テクノロジーと教育が世界の諸問題を解決できると信じてる。
慶應義塾大学 / 中込翔
過去の自分から要素を探していくことが一番簡単で早いと思うんですよ。やっぱり今まで積み重ねてきたものもありますし。僕の場合ですと、幼少の頃から海外と日本を行き来しながら生活してきて双方の教育を受けながら、日本を比較して見てきたし、海外では英語を駆使して勉強してきた。
また子供の頃から何かをつくることが好きだったので図工や工作、CGなんかにも手を出して自分の手で何かをつくりだしてきた。 大学に入ってからはプログラミングや電子回路の作成などを授業と授業外でやってきた。
つまり、今自分が置かれている状況や自分の過去を遡った時に「自分は一体今まで何に打ち込んできて、何に面白いと感じたのか」とか「どういう過去を送ってきたのか」といったことを探すことによって、ある程度オリジナリティある強みみたいなものが見つかるんじゃないかと思っています。
僕自身は起業はまだ全然考えていないですね。
理由としては主に2つあります。
起業をする上で必要なことの一つとして専門性が挙げられると思うんです。自分が今使っているサービスやプロダクトを見ても、その創業者達は何か自分なりの専門性を持ちそれを発展させてきたからこそ、今まで続けてこれたわけじゃないですか。要は、彼らはスタートの時点で専門性が圧倒的に養われている状態なので、他の人達の追従を許さないわけです。
一方で、起業の根底がアイデアベースだと、そのアイデア自体がコピーされてしまえば、その事業自体の価値を持たなくなってしまうんです。例えば、スティーブ・ジョブズですと、幼い頃からずっとエンジニアの父とともに機械をいじる楽しみを見出しつつ、同じように機械に魅了されたウォズニアックと洗練されたデザイン性を持ったパソコンをつくったわけです。彼は大学生になって起業をしましたが、お互いに既にキャリアを積んできた身なので、それを活かした起業だったからこそ、他の人が真似出来ないような企業を生み出せたと思うんです。
こうした考えを踏まえた上で、僕が今、起業をしようとなった時に、今のままだと自分なりの専門性が足りないと感じるんです。他の人達が真似出来ないような専門性です。その専門性を本格的に学ぶという意味もあり、大学卒業後にはMITに行きたいと考えています。
僕自身、この考え方に至るまでに紆余曲折がありましたし、軽い挫折感も味わいました。その中で結局思うのが「これ、俺の人生だよね?」という言葉が今でも僕の中の芯になっているなと感じています。他の誰でもない自分の人生だからこそ、自分の好きなようにやって、やりたい方向に向かっていくべきだと思います。
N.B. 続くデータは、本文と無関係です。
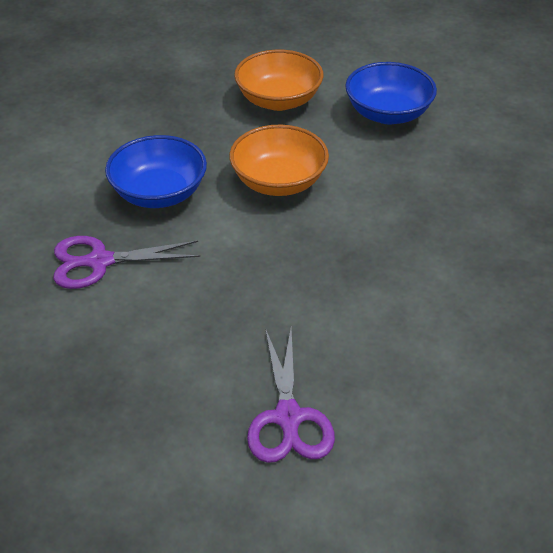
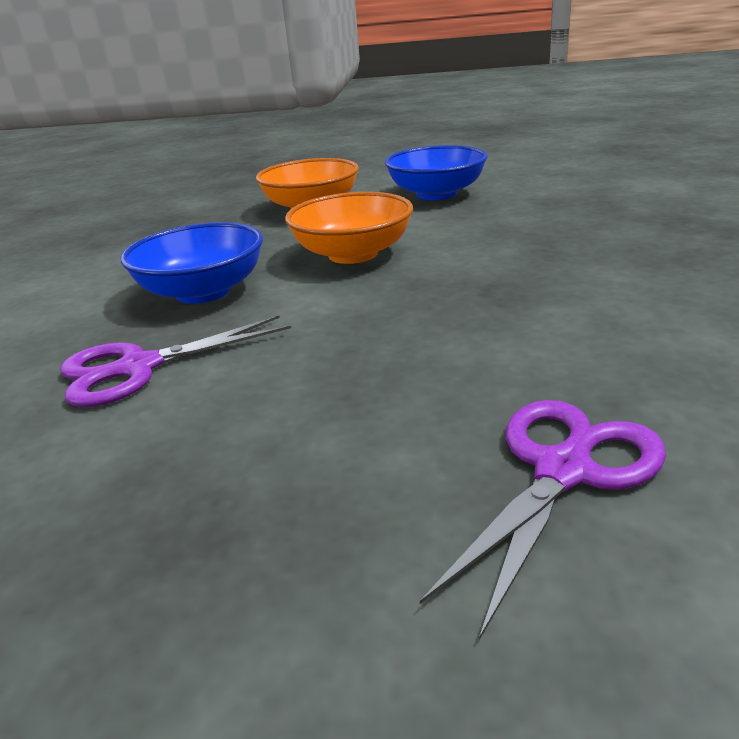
camera: 15 degrees left, 15 degrees down
(288, 418) = (563, 470): purple scissors -> purple scissors turned 120 degrees counterclockwise

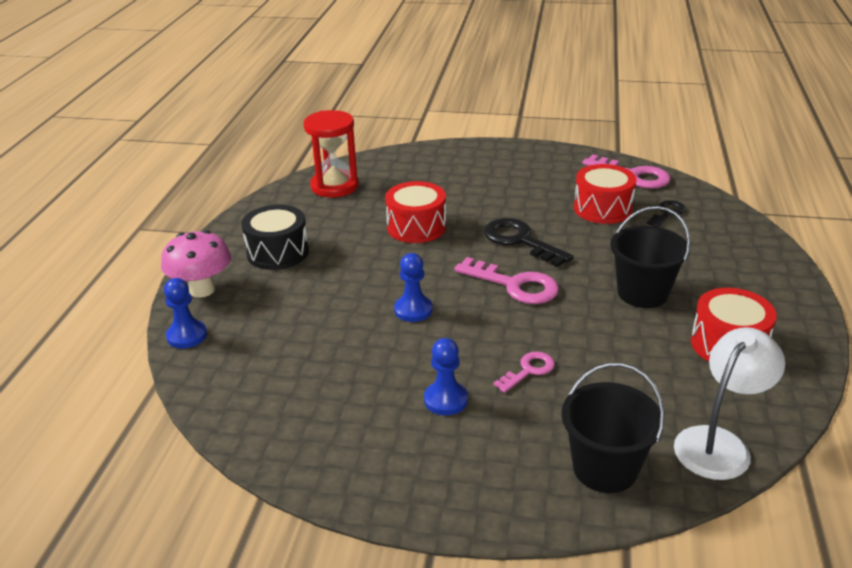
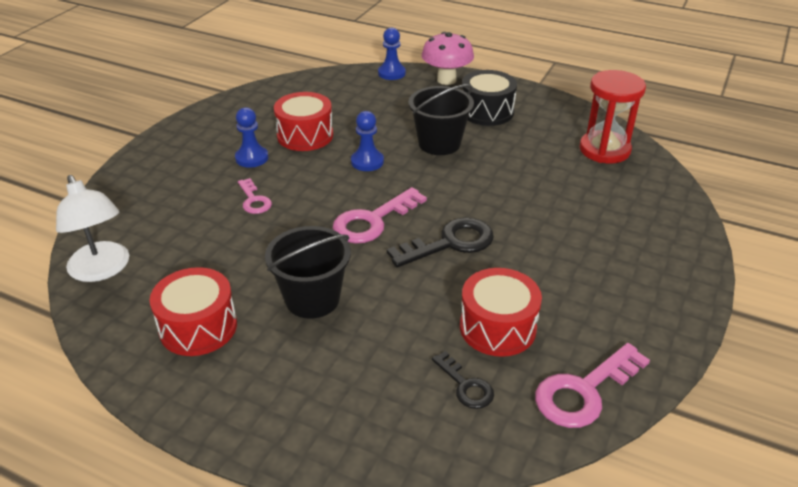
camera: 105 degrees right, 5 degrees up
(416, 227) = (503, 184): red drum -> red drum (305, 135)
(605, 468) = (132, 208): black bucket -> black bucket (439, 143)

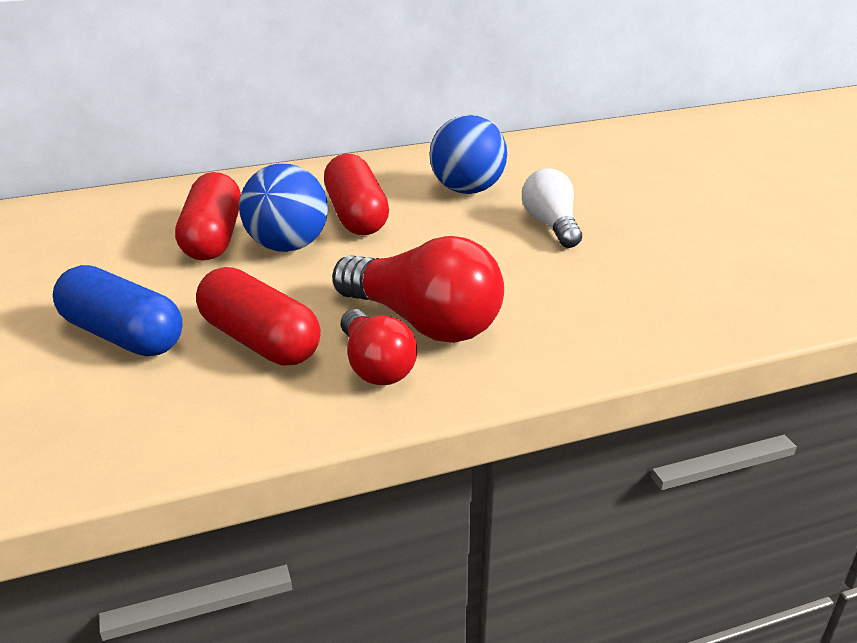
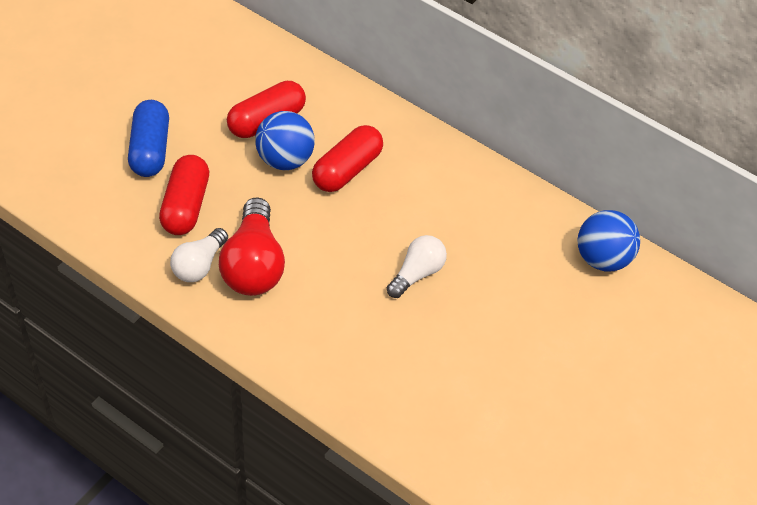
camera: 50 degrees right, 20 degrees up
(375, 366) = (199, 265): red light bulb -> white light bulb
(467, 190) = (430, 206): blue ball -> blue ball (602, 258)

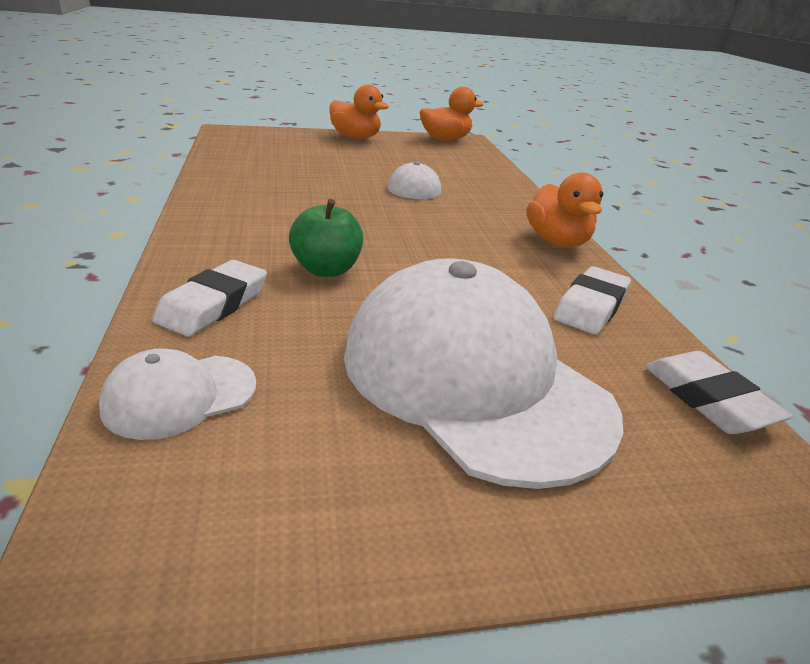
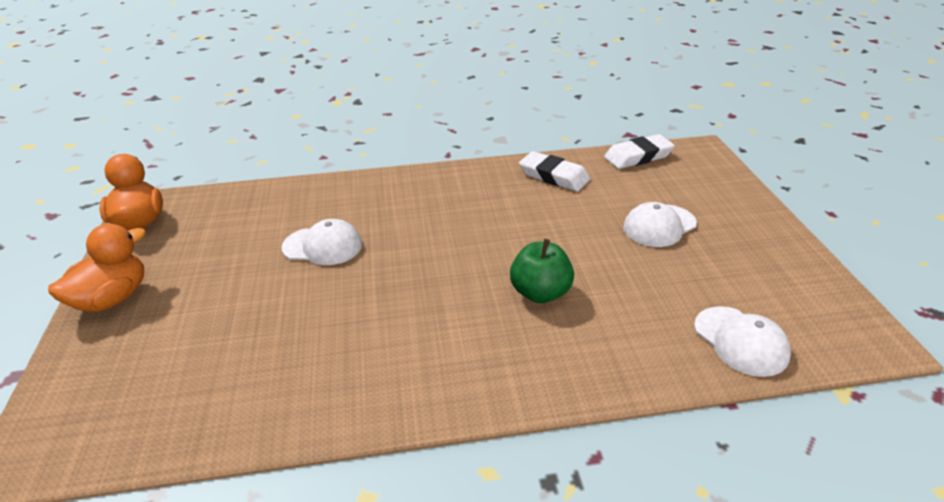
camera: 85 degrees left, 5 degrees up
(213, 304) = (624, 349): white eraser -> none
(473, 379) = (659, 226): white cap -> white cap, size x0.45
(557, 242) = (452, 177): orange duck -> none

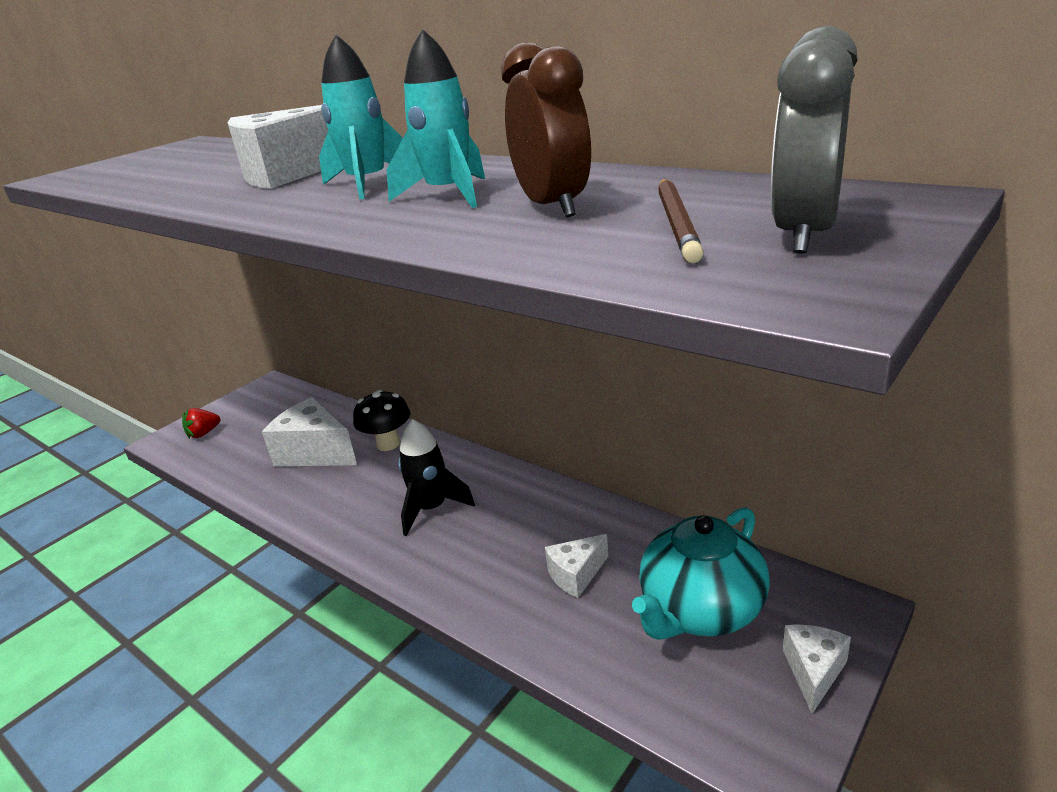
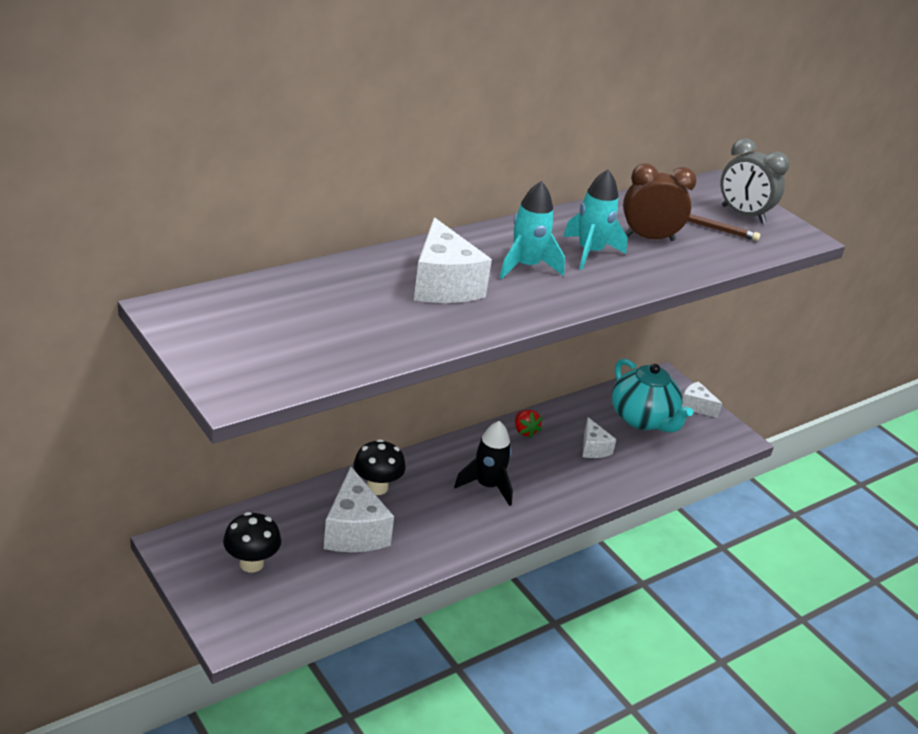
camera: 80 degrees left, 5 degrees up
(203, 433) = (244, 603): red strawberry -> red strawberry (525, 431)
(254, 421) = (251, 563): none -> black mushroom
(315, 452) = (354, 531): white cheese -> white cheese turned 60 degrees counterclockwise

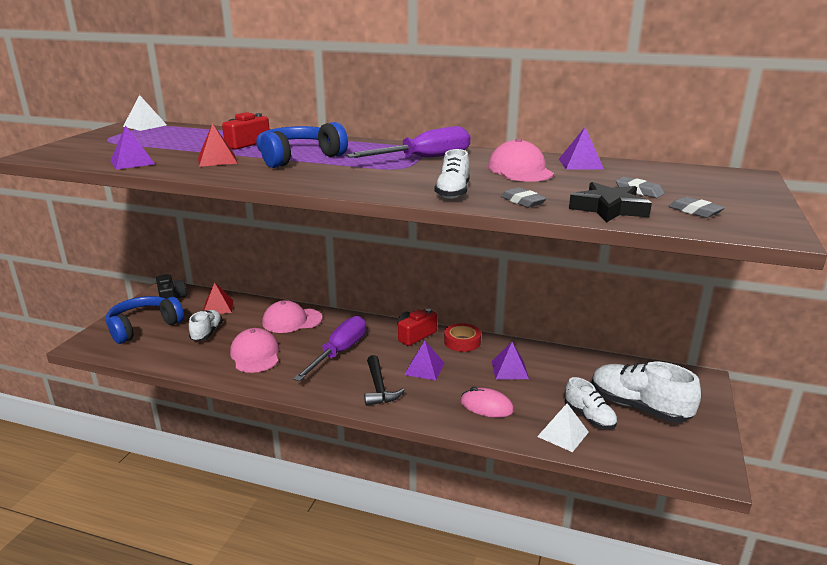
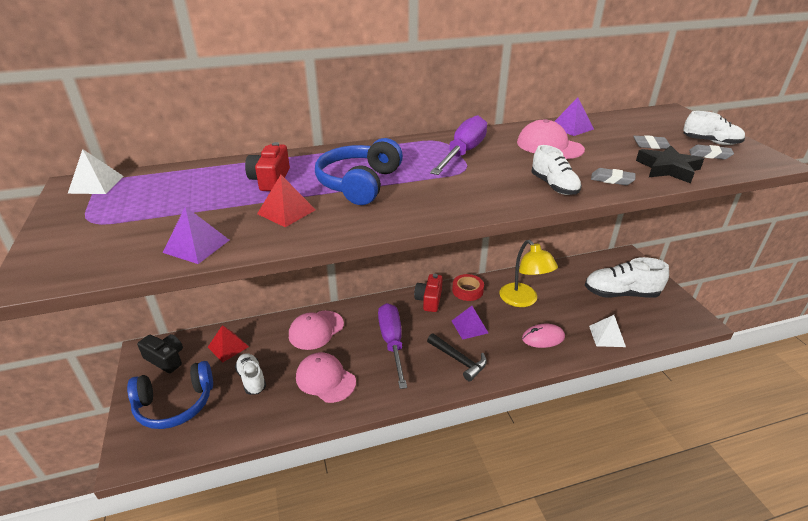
camera: 35 degrees left, 10 degrees up
(144, 327) = (175, 404): blue headphones -> blue headphones turned 120 degrees counterclockwise
(509, 370) = (523, 300): purple pyramid -> yellow lamp
(589, 417) = (605, 315): white shoe -> white shoe (710, 142)

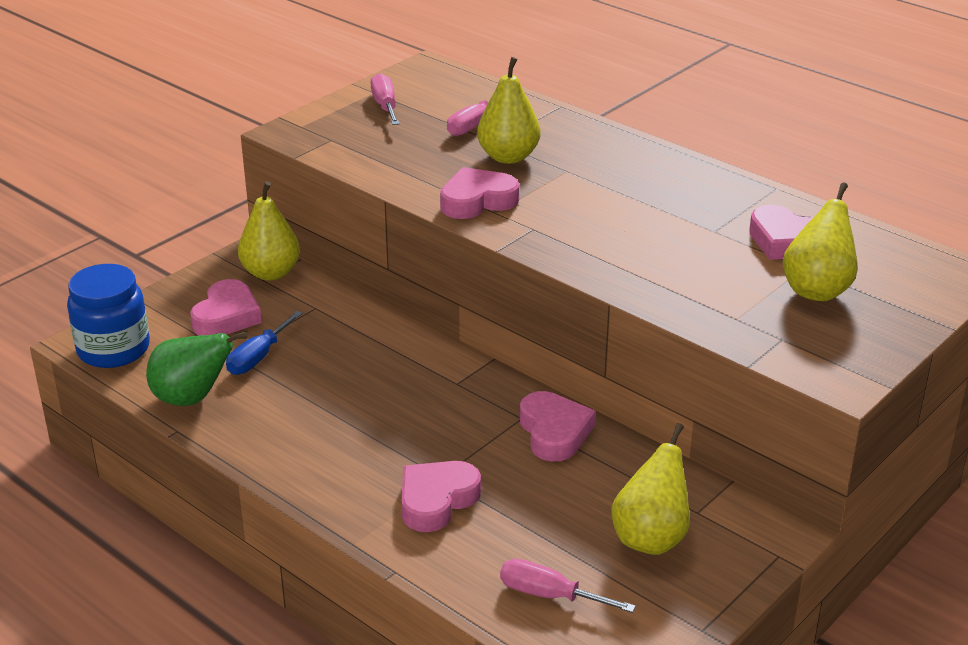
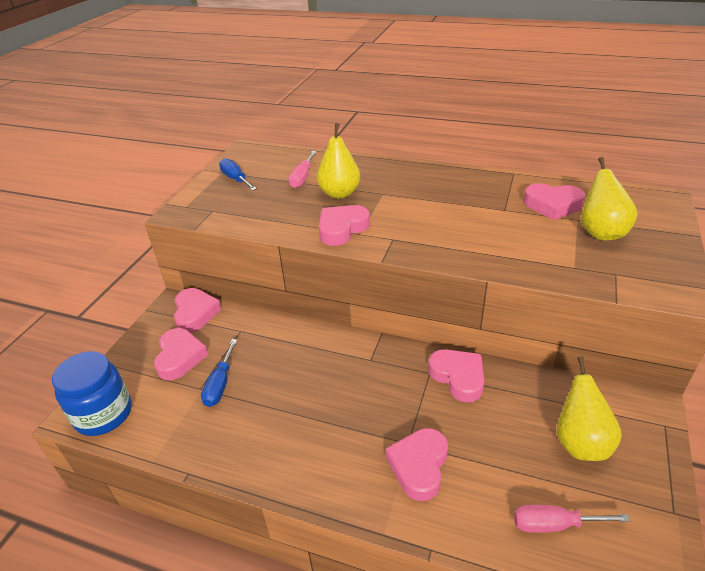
camera: 20 degrees left, 5 degrees up
(192, 398) = (186, 438): green pear -> none
(271, 273) = (195, 313): yellow pear -> pink heart
(385, 106) = (235, 179): pink screwdriver -> blue screwdriver

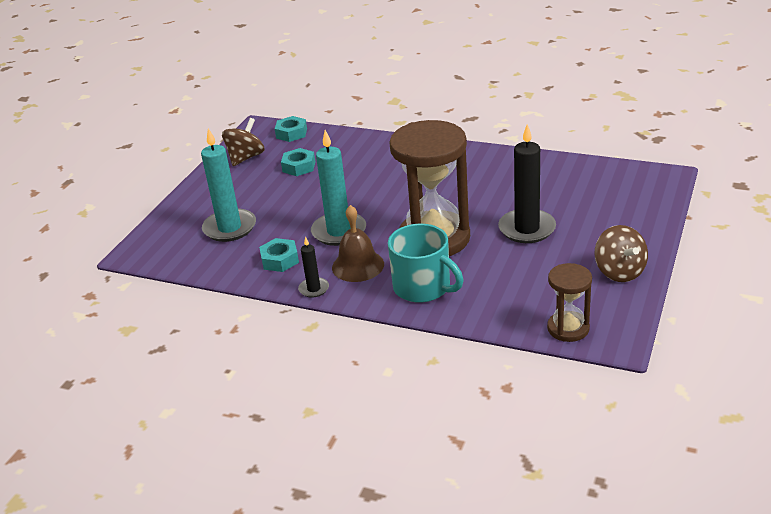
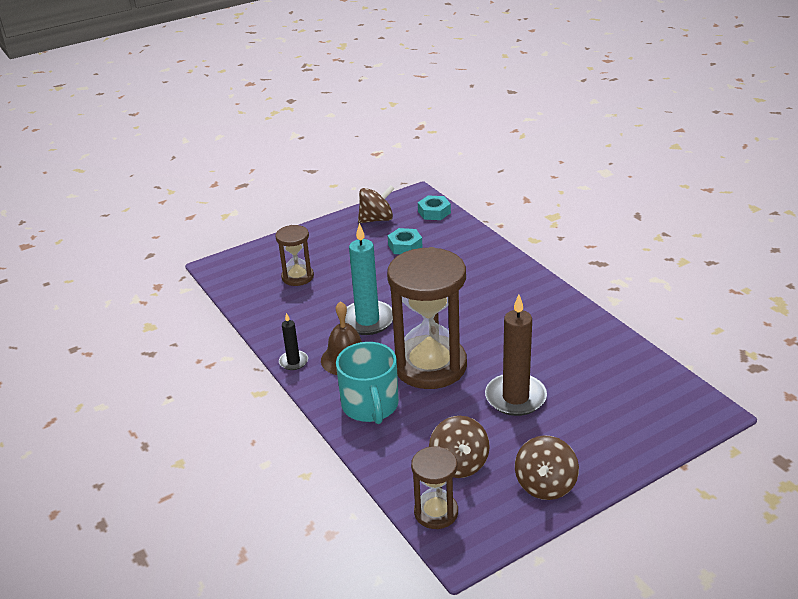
camera: 35 degrees right, 0 degrees up
(230, 228) = (297, 277): turquoise candle -> brown hourglass
(280, 260) = (299, 323): turquoise nut -> none
(527, 229) = (515, 397): black candle -> brown candle
(543, 290) = (459, 464): none -> brown spinning top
そう考えると、挫折は後退を意味するわけではないということを感じます。立ち止まっているだけであって、そこまで進んできた道というのは絶対にありますし、なくなるわけではありません。紆余曲折は進んでいるうちに入るんです。歩みが遅くなっただけ。挫折は立ち止まっただけ。そこからさらにもう一歩踏み出すことは、そんなに難しいことではありません。「ただ立ち止まっただけなんだからまた同じように歩き出そう」という気持ちで楽観的に捉えてとにかく歩き出していけば、必ず新しい出会いや発見が待っています。
そうですね。
僕の中では、日本のメディアと絞った時点で、それは日本人(多くても1億人ぐらい)の視点の中でしかないんです。そこで海外を枠の中に入れた瞬間に、自分の視点も広がっていくんです。一つの情報によって感化されるということは危険なことだと思います。
日本って単一民族なのでどこのメディアも似てきてしまうんです。人それぞれの考え方がどうしても似てきてしまう。ただ、そこで英語が出来れば、国境を超えて価値観を共有することが出来る。彼らは日本のメディアに比べて固まる傾向がないので、それぞれの個性的なメディアに触れられます。また英語をつかっている国は多い。それぞれのメディアに注目することでまったく違った観点が得られる。そういうのを自分の中に取り入れることで自分なりの視点をつくることができる、そこが英語を学ぶ上での一番のメリットだと感じますね。
僕の場合は理系なので、とにかく来年時に実際に動いていく事になる研究という場で、本当の意味での模範的な理系の学生になりたいと思うのが一つです。端的に言うと社会的に価値のある研究をして成果を出すということです。
もう一方で、社会のために貢献していきたいという想いもあります。社会人になってから貢献するのではなく、大学生のうちに自分の専門性を活かした貢献をしたいと思っています。難しい分野の研究をシンプルにし、学問の道へ多くの人達を喚起できるようにすることが出来る人というのは、おそらく学問の道にいる人しかできないと思っているんです。こういったアクションを起こすことによって、自分の道が見えていない人たちのための道標になるようなきっかけを与えられればと思っています。